A faithful copy of the data, pictures omitted, is the required answer.

(Collected data)
•••
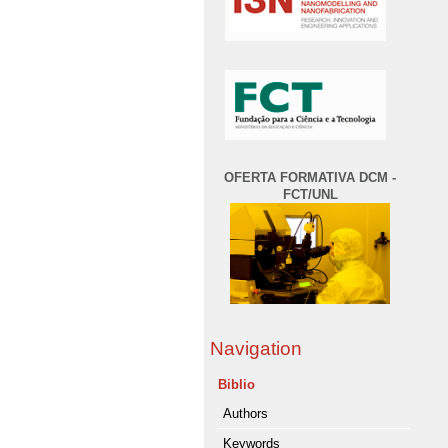
OFERTA FORMATIVA DCM -
FCT/UNL
Navigation
Biblio
Authors
Keywords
•••
Solution for this exercise:
OFERTA FORMATIVA DCM -
FCT/UNL
Navigation
Biblio
Authors
Keywords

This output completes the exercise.